Green for Danger by Christianna Brand

Green for Danger by Christianna Brand was first published in 1944 but it has been reprinted by British Library in their Crime Classics series.

The setting is Kent in 1942/43, at a new military hospital called Heron’s Park. Esther is a young woman who had joined the hospital as a V.A.D. against her widowed mother’s wishes as she was terrified of the bombing and didn’t want to be left on her own. Esther feels she has to do her bit though.

It’s a busy time for the hospital as lots of  bombs have been dropped in the locality. Joseph Higgins is a postman, and he’s also part of a rescue squad, helping to dig people and bodies out of bombed buildings. But he ends up in hospital himself after being caught up in a bombing raid. He’s very worried about having to have an operation and Esther reassures him, but something goes wrong when he’s on the operating table and he doesn’t survive it. When there’s another unexpected incident during an operation it’s obvious that there’s something nefarious going on.

Inspector Cockrill is called in to investigate.and it transpires that there’s a small number of people who would have had the opportunity to commit murder.

I must admit that I didn’t guess who the culprit was, which is always a plus, but I felt that I should have known. I didn’t really like many of the characters though which is always a problem for me.

Fell Murder by E.C.R. Lorac

 Fell Murder cover

Fell Murder by E.C.R. Lorac was first published in 1944 but I borrowed a British Library Crime Classics reprint from the library. This is the first book by Lorac that I’ve read and I really enjoyed it. Lorac was the pseudonym of Edith Caroline Rivett who also wrote under the name of Carol Carnac.

The setting is during World War 2 and the north of England Lake Country, an area that the author obviously loved. Garthmere Hall is an ancient pile which is far too big for the Garth family to be able to maintain. Over the generations they must have become progressively poorer and they’re now just a hard working farming family. But they’re all ruled by their elderly father who is miserably mean and doesn’t even pay wages to his off-spring.

My favourite kind of crime fiction is the sort where a body is found almost immediately, so the fact that murder isn’t committed until page 66 should have been a problem for me, but I enjoyed the scene setting. The local police in the shape of Superintendent Layng manage to rub all of the locals up the wrong way but when Macdonald of Scotland Yard is called in his attitude to them and his obvious appreciation of the surroundings gets better results. I’m really looking forward to reading more by the author.

Although the setting is wartime there’s no rationing of food! Those in rural communities who were actually growing food did have ways and means of dodging such things. Something that Macdonald appreciated.

The cover of this book was taken from an LMS travel poster of Shap Fell and it does look a bit dull compared with some of the covers in this series, but the contents are better than many of those ones.

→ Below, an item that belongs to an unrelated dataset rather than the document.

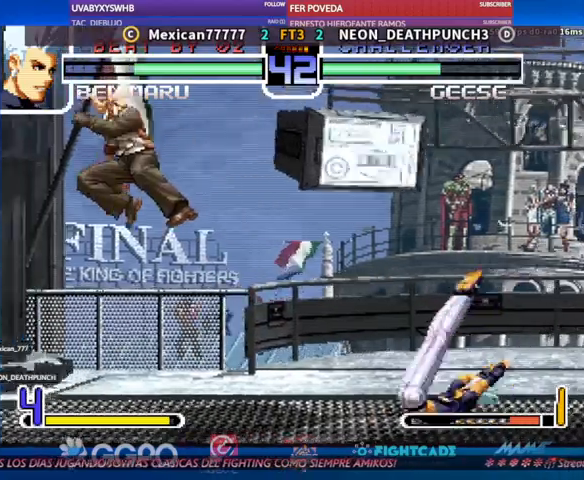
{"dt_ms": 500, "buttons": [], "left_stick": "center", "events": [[367, "left_stick", "left"], [500, "left_stick", "center"]]}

Malice in Wonderland by Nicholas Blake

Malice in Wonderland cover

Malice in Wonderland by Nicholas Blake (Cecil Day-Lewis) was first published in 1940 but my copy is a 1947 reprint. Apparently this is titled The Summer Camp Mystery in the US. It has also been titled Malice with Murder and Murder with Malice. This is the sixth book in Blake’s Nigel Strangeways series.

The setting is Wonderland – a holiday camp in England. Hitler gets a brief mention but the book was obviously written just before war was declared.

The holidaymakers at Wonderland are a mixed bunch ranging from Cockneys to some rather well-heeled people, but when a prankster calling himself The Mad Hatter starts to cause trouble they’re all equally perturbed. As the pranks get progressively nastier Captain Wise the manager of the camp calls in Nigel Strangeways, a private detective. Suspicion falls on several people, and some even suspect themselves, but this one kept me guessing almost right to the end. I really enjoyed it.

Until I read this book I had been under the impression that holiday camps hadn’t been in existence in the UK until after World War 2 as I had read that somewhere. This book describes the wonderful London chefs who provided the meals, a ball room, a concert hall with professional entertainers and bars. All very luxurious compared with what most people would have had at home. The camp is set on a clifftop overlooking the sea and it occurred to me that cruises have now taken over from holiday camps which sound like they were just static cruises, and as some people never even get off a cruise ship when they reach their destinations – they might as well be in a holiday camp such as Wonderland.